There was no sign of Calderón. Two patrolmen were making sure no early-morning joggers came past the scene along the riverbank. The duty judge told Falcón that Calderón was sitting in the back of the patrol car with one of the policemen who’d first come across the incident.
‘We’re just waiting for a Médico Forense to arrive and inspect the body.’
A set of tyres squeaked at the top of the ramp and a car rolled down and parked up. The Médico Forense got out with his bag. He was already dressed in a white hooded boiler suit and had a mask hanging from his neck. He shook hands, put on gloves, and they proceeded to the body. An ambulance arrived with no siren or flashing lights.

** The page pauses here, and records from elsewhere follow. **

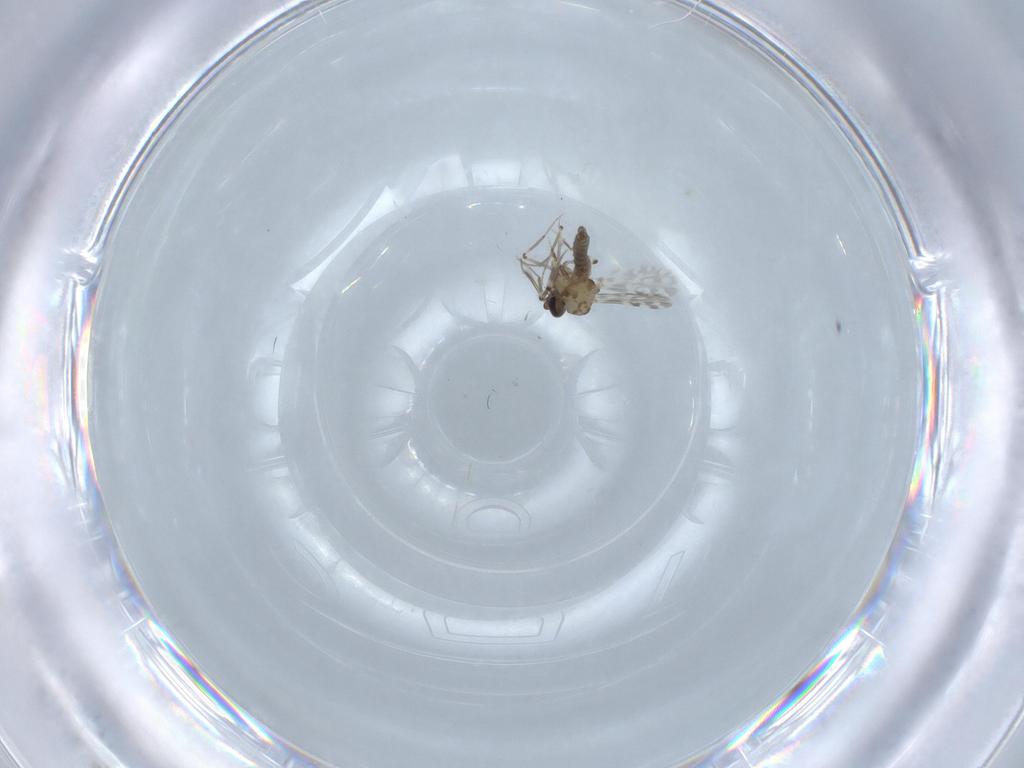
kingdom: Animalia
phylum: Arthropoda
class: Insecta
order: Diptera
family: Ceratopogonidae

The Médico Forense used a scalpel to cut the tape wrapped around the body. He worked from the feet up to the head. He laid open the hessian sheet. The head wrapped in the black bin liner looked sinister, as if the body had been the subject of some sexual deviancy. Falcón started to feel dizzy. The Médico Forense murmured into his dictaphone about the heavy bruising on the torso. He put his scalpel through the cooking string at the neck of the body and eased away the bin liner. A darkening at the edges of his vision made Falcón clutch at the duty judge’s sleeve.
‘Are you all right, Inspector Jefe?’ he asked.
Under the bin liner the head was wrapped in a towel. The front was white, with blood smears over it. The Médico Forense lifted up one corner of the towel and folded it back. The outline of the face was visible, as under a shroud. He pulled away the other corner of the towel and Falcón dropped unconscious to the floor, with the features of his ex-wife imprinted on his retina.